Durante muchos años la existencia del mal se atribuía a los principios morales del cristianismo, que la asociaban con la idea del pecado y de la ofensa a Dios, así que cuando la noción del pecado fue desapareciendo de nuestro imaginario colectivo (algo que empezó a ocurrir en los años 60), también empezó a desaparecer la idea del mal. Y entonces se empezó a pensar que las conductas malvadas o crueles -o incluso sádicas- provenían de una especie de predestinación social que había condenado a un individuo en concreto a actuar de una forma "equivocada". Según estas corrientes de pensamiento, esa fatídica predestinación al crimen obedecía a tres factores sociales: las pésimas condiciones económicas, la falta de una buena educación (o "el deficiente proceso de socialización", por decirlo en su propio lenguaje saturado de tecnicismos), y por último al hecho de haber sufrido abusos y malos tratos durante la infancia. En general, los tres factores solían estar interrelacionados, pero el resultado era el mismo: si un individuo cometía un acto de los que antes, en otra era sociológica, se denominaban "malvados", era porque había vivido bajo la influencia de alguna de estas circunstancias adversas.
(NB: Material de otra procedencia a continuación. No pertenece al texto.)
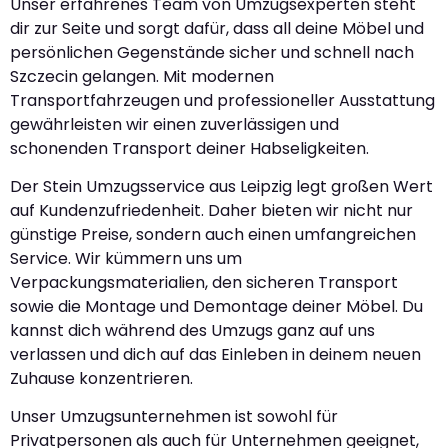
Unser erfahrenes Team von Umzugsexperten steht
dir zur Seite und sorgt dafür, dass all deine Möbel und
persönlichen Gegenstände sicher und schnell nach
Szczecin gelangen. Mit modernen
Transportfahrzeugen und professioneller Ausstattung
gewährleisten wir einen zuverlässigen und
schonenden Transport deiner Habseligkeiten.
Der Stein Umzugsservice aus Leipzig legt großen Wert
auf Kundenzufriedenheit. Daher bieten wir nicht nur
günstige Preise, sondern auch einen umfangreichen
Service. Wir kümmern uns um
Verpackungsmaterialien, den sicheren Transport
sowie die Montage und Demontage deiner Möbel. Du
kannst dich während des Umzugs ganz auf uns
verlassen und dich auf das Einleben in deinem neuen
Zuhause konzentrieren.
Unser Umzugsunternehmen ist sowohl für
Privatpersonen als auch für Unternehmen geeignet,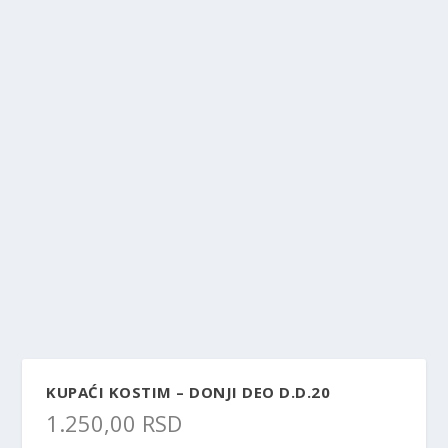
KUPAĆI KOSTIM – DONJI DEO D.D.20
1.250,00
RSD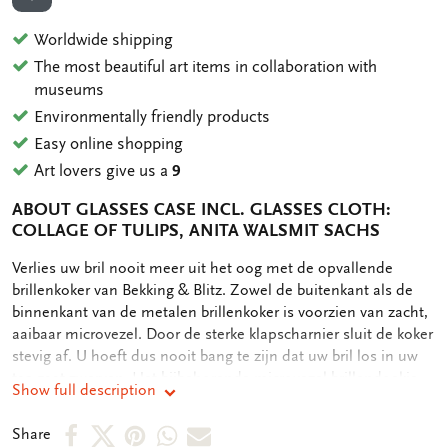
ADD TO WISHLIST
Worldwide shipping
The most beautiful art items in collaboration with
museums
Environmentally friendly products
Easy online shopping
Art lovers give us a
9
ABOUT GLASSES CASE INCL. GLASSES CLOTH:
COLLAGE OF TULIPS, ANITA WALSMIT SACHS
OMSCHRIJVING
Verlies uw bril nooit meer uit het oog met de opvallende
brillenkoker van Bekking & Blitz. Zowel de buitenkant als de
binnenkant van de metalen brillenkoker is voorzien van zacht,
aaibaar microvezel. Door de sterke klapscharnier sluit de koker
stevig af. U hoeft dus nooit bang te zijn dat uw bril los in uw
tas gaat zwerven. Het bijbehorende microvezel brillendoekje
Show full description
heeft dezelfde print als de brillenkoker. Microvezel zorgt voor
een krasvrije en streeploze reiniging van (zonne)brillen en
Share
Share
Share
Share
Share
Share
beeldschermen, zonder gebruik van schoonmaakmiddelen.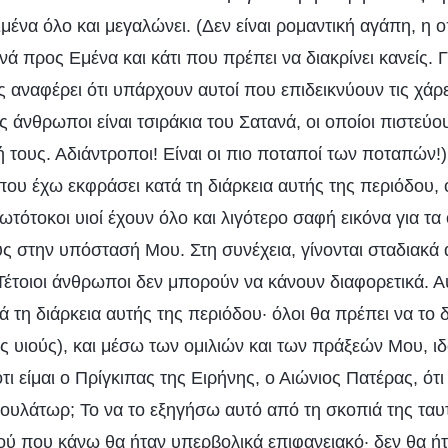
μένα όλο και μεγαλώνει. (Δεν είναι ρομαντική αγάπη, η 
ά προς Εμένα και κάτι που πρέπει να διακρίνει κανείς. Γ
αναφέρει ότι υπάρχουν αυτοί που επιδεικνύουν τις χάρ
ς άνθρωποι είναι τσιράκια του Σατανά, οι οποίοι πιστεύο
 τους. Αδιάντροποι! Είναι οι πιο ποταποί των ποταπών!
ου έχω εκφράσει κατά τη διάρκεια αυτής της περιόδου,
πρωτότοκοι υιοί έχουν όλο και λιγότερο σαφή εικόνα για τ
υς στην υπόστασή Μου. Στη συνέχεια, γίνονται σταδιακά 
Τέτοιοι άνθρωποι δεν μπορούν να κάνουν διαφορετικά. Αυ
τη διάρκεια αυτής της περιόδου· όλοι θα πρέπει να το 
 υιούς), και μέσω των ομιλιών και των πράξεών Μου, ι
ότι είμαι ο Πρίγκιπας της Ειρήνης, ο Αιώνιος Πατέρας, ότ
μβουλάτωρ; Το να το εξηγήσω αυτό από τη σκοπιά της τα
ού που κάνω θα ήταν υπερβολικά επιφανειακό· δεν θα ήτ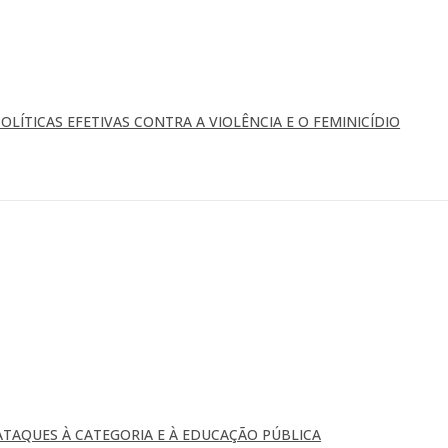
OLÍTICAS EFETIVAS CONTRA A VIOLÊNCIA E O FEMINICÍDIO
TAQUES À CATEGORIA E À EDUCAÇÃO PÚBLICA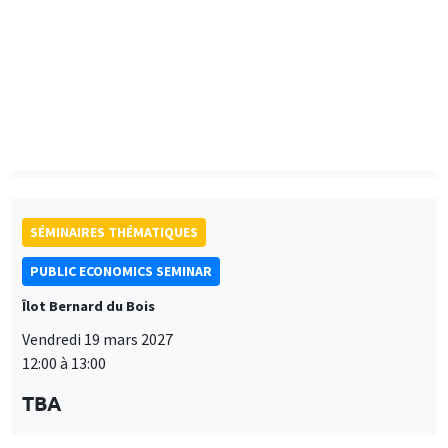
Vendredi 9 avril 2027
12:00 à 13:00
TBA
SÉMINAIRES THÉMATIQUES
PUBLIC ECONOMICS SEMINAR
Îlot Bernard du Bois
Vendredi 19 mars 2027
12:00 à 13:00
TBA
SÉMINAIRES THÉMATIQUES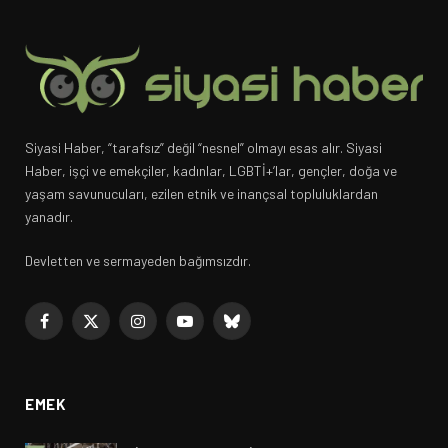
Siyasi Haber, “tarafsız” değil “nesnel” olmayı esas alır. Siyasi
Haber, işçi ve emekçiler, kadınlar, LGBTİ+’lar, gençler, doğa ve
yaşam savunucuları, ezilen etnik ve inançsal topluluklardan
yanadır.
Devletten ve sermayeden bağımsızdır.
Facebook
X
Instagram
YouTube
Bluesky
(Twitter)
EMEK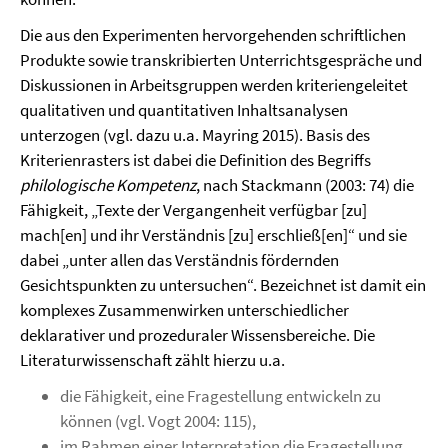
Die aus den Experimenten hervorgehenden schriftlichen
Produkte sowie transkribierten Unterrichtsgespräche und
Diskussionen in Arbeitsgruppen werden kriteriengeleitet
qualitativen und quantitativen Inhaltsanalysen
unterzogen (vgl. dazu u.a. Mayring 2015). Basis des
Kriterienrasters ist dabei die Definition des Begriffs
philologische Kompetenz
, nach Stackmann (2003: 74) die
Fähigkeit, „Texte der Vergangenheit verfügbar [zu]
mach[en] und ihr Verständnis [zu] erschließ[en]“ und sie
dabei „unter allen das Verständnis fördernden
Gesichtspunkten zu untersuchen“. Bezeichnet ist damit ein
komplexes Zusammenwirken unterschiedlicher
deklarativer und prozeduraler Wissensbereiche. Die
Literaturwissenschaft zählt hierzu u.a.
die Fähigkeit, eine Fragestellung entwickeln zu
können (vgl. Vogt 2004: 115),
im Rahmen einer Interpretation die Fragestellung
Hoy en día, estas corrientes han cristalizado en el pensamiento del teólogo José Arregi, que está convencido de que nadie puede cometer un crimen si antes no ha sido víctima de otro crimen muy parecido: "Nadie comete una violación o asesinato si no ha sufrido una violencia similar antes en sus propias carnes", dijo ese teólogo en una entrevista publicada no hace mucho en este mismo periódico. Ahí está resumido el pensamiento de esa nueva moral relativista que niega la existencia del mal: no hay criminal que antes no haya sido víctima.

Y todo esto parece muy bonito, y hasta nos puede hacer creer que somos mejores personas si lo consideramos una verdad universal, pero entonces uno se pregunta qué pasa con algunos hechos ciertos que no encajan muy bien en esta idea. Veamos, por ejemplo, el caso de Amon Goeth. En el campo de concentración de Plaszow, en Polonia, Amon Goeth se dedicaba a disparar desde el balcón de su despacho de comandante a todos los presos que él creía que estaban trabajando despacio. Ese hombre tenía dos perros, de nombres Rolf y Ralf, a los que en cierta ocasión les ordenó devorar -vivo- a un preso que había intentado escapar. Y ese mismo hombre mató de un tiro a su cocinera -otra presa judía del campo- porque un día le sirvió la sopa demasiado caliente. Durante el tiempo en que fue comandante de ese campo de concentración, Amon Goeth cometió muchos más crímenes así. "Cuando veías a Goeth, estabas viendo a la muerte", decían los presos. Pero lo bueno del caso es que Amon Goeth no había crecido en un ambiente desfavorable ni caótico ni nada de eso. Sus padres, por lo que se sabe, eran afectuosos y le trataban bien y procedían de un medio cultivado. En su ciudad natal, Viena, nadie disparaba al azar a los paseantes desde un balcón. Y tampoco se tienen noticias de que el niño Goeth fuera atacado por dos perros rabiosos o de que una cocinera malvada intentara envenenarlo con un plato de sopa caliente al que le había echado raticida. Ése es el gran misterio: Goeth no reunía ninguna de las condiciones que lo predestinaban a ser un criminal, pero acabó siéndolo, y en qué medida. Y eso que tampoco podemos olvidar que Goeth les salvó la vida a dos hermanas judías del campo porque un día las oyó tocar un nocturno de Chopin. Otro misterio más de la conducta humana.

Digo esto porque es un poco ingenuo pensar que el mal no existe y que cualquier criminal es en el fondo una víctima de una sociedad injusta y de una infancia desgraciada. Eso puede ser cierto en algunos casos, sin duda, pero no en todos. Y sí, ya sabemos que puede haber trastornos de conducta que empujen a alguien a cometer un crimen, pero también hay gente que comete una monstruosidad sabiendo muy bien que está cometiéndola y disfrutando por estar haciéndola. En los años 60 y 70 se puso de moda una corriente literaria que ensalzaba el mal y la transgresión, y que mitificaba a Sade y a Genet y a William Burroughs -y a otros muchos más- porque habían vivido al margen de la ley y de la concepción burguesa de la vida. De todo aquello, por fortuna, queda muy poco, pero esa idea de que el mal no existe ni existen los actos malvados aún sobrevive entre nosotros. Y eso no dice mucho a nuestro favor.